**DOCUMENT PASSAGE**
----
Why was the Sharm el-Sheikh agreement reached?

Sharm el-Sheikh

PNN – If the occupiers adhere to the terms of the agreement of Sharm el-Sheikh, it will be a great achievement for the Palestinian resistance, which was able to impose its conditions on Israel through the extraordinary epic of the Qassam fighters and the steadfastness of the people of Gaza.

Hamas, like Iran and Yemen, accepted Trump’s proposed ceasefire, and there is a logic and rationality in all of them. Whether in Iran, Palestine, Yemen, or Lebanon, the resistance is using all the favorable opportunities to advance its project. The resistance project over the past two years has been to end the killings, consolidate the historic victory of October 7th, and defeat all plans based on permanent displacement, the occupation of Gaza by the regime army, and the disarmament of the resistance.

The greedy nature of the West will require that they not adhere to any understanding, and this ceasefire is likely to be a demonstration of a way out of the two current impasses; the first is Trump’s withdrawal from the existing pressures to win the Nobel Peace Prize, and the second is Israel’s withdrawal from the quagmire of the Gaza occupation plan.

If the occupiers adhere to the terms of the agreement, it will be a great achievement for the Palestinian resistance, which was able to impose its conditions on Israel through the extraordinary epic of the Qassam fighters and the legendary perseverance of the people of Gaza, and in general, return it to the conditions of the past seventy years, and the joy and celebration of the people in the Gaza neighborhoods today also stems from this perspective.

Read more:

The ceasefire in Gaza: The most strategic defeat the Zionists suffered

If, after Trump’s reports of leading the world and positioning himself to receive the Nobel Prize and achieve the release of Israeli prisoners, the agreement is destroyed in the second stage by the regime’s sabotage, it will bring three new achievements for the resistance: First, the Islamic world, and especially the people of Gaza, have become more and more convinced of Hamas’s responsibility, and they are increasingly supporting the Islamic resistance movement in managing the future of Gaza. Second, there will be no more issues for future negotiations, and the battle will become more intense. Third, global pressure and hatred of Israel and America will reach their maximum.
----
**SUPPLIED DATA**
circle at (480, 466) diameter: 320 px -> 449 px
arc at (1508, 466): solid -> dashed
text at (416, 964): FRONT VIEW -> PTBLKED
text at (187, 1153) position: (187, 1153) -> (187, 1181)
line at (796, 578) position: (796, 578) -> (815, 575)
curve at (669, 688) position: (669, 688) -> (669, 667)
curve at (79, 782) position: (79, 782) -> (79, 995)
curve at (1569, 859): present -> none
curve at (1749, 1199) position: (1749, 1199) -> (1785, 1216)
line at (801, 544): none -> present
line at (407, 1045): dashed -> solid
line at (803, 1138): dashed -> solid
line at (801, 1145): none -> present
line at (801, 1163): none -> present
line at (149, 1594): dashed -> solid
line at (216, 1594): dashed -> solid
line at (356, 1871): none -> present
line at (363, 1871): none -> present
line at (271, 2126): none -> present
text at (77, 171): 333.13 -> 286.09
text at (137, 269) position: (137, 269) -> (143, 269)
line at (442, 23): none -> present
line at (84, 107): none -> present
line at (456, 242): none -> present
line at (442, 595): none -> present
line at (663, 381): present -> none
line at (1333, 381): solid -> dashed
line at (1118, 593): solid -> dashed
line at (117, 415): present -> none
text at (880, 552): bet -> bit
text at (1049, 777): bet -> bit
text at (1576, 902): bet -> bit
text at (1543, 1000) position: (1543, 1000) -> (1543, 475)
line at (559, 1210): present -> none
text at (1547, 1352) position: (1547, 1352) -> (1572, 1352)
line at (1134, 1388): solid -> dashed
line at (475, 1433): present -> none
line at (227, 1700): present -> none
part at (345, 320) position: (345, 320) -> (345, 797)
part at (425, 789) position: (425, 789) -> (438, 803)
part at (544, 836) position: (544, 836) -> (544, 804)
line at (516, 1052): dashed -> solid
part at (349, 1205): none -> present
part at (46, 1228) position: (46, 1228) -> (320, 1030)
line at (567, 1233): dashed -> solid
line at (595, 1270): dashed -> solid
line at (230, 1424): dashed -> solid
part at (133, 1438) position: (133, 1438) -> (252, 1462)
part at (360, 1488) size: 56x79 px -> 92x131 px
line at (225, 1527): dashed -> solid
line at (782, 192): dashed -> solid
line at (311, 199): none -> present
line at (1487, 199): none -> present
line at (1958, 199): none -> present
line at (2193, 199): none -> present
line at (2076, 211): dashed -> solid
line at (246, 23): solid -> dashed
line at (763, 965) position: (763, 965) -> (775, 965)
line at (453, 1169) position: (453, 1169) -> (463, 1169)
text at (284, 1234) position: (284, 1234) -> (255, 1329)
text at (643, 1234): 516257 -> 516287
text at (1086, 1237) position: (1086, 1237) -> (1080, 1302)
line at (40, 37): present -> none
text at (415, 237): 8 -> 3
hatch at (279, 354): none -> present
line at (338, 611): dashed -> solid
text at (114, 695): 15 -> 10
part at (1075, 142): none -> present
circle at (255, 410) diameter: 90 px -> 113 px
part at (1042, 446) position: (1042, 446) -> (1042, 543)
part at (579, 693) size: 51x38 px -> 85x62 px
----
**TASKS TO PERFORM**
1. The article on the Sharm el-Sheikh agreement names three new achievements the resistance would gain if the agreement were destroyed in the second stage. List all three.
2. Extend the article on the Sharm el-Sheikh agreement, starting after its final sentence.

**RESULTS OF THE EXERCISE**
1.
1. The Islamic world, and especially the people of Gaza, have become more and more convinced of Hamas's responsibility and are increasingly supporting it in managing the future of Gaza.
2. There will be no more issues for future negotiations, and the battle will become more intense.
3. Global pressure and hatred of Israel and America will reach their maximum.

2.
The most important lesson of this event is fundamental to this point, and we must never forget that if all the weapons power from around the world is gathered, they will retreat and fall short in the face of the will and faith of a people without any assets or means. Israel today still needs an agreement based on its goals of October 8, 2023, and in the same language, meaning that after 730 days of operations and the bloodshed of 200,000 people, it has still not achieved any field, operational, or strategic success, and Hamas, while rejecting any imposed clause, still demands the establishment of a prisoner exchange process.

According to natural and historical tradition, no peace plan will go anywhere without preserving the full rights of the Palestinians and will be doomed to failure. If the Trump peace plan is not based on the conditions of resistance, it will fail for the same reason that the Abraham Accords reached a deadlock and the Oslo Accords before it were nullified, because these plans ignore the root of the problem. The root of the problem is occupation and the denial of a people’s basic and fundamental rights. Until this root is eradicated and the right to self-determination is returned to the Palestinian people, any peace built on it will be a temporary construct.

If today some currents refer to this agreement with the concept of peace, they should know that the Palestinian people and their new generations have reached a point of no return. The Al-Aqsa storm and the regime’s insane response have forever destroyed all the half-built and fragile bridges between Palestinian society and the Zionists, bringing their relations to a point of no return.

Previously, despite decades of occupation and conflict, there was still a glimmer of hope for coexistence, political solutions, or even minimal interactions at some levels. But the unprecedented scale of killing, the depth of war crimes, and the creation of humanitarian catastrophes in Gaza left such a deep wound on the collective memory and psyche of the Palestinian people that no path of interaction or any shared future with this entity is conceivable for them, let alone a state of peace.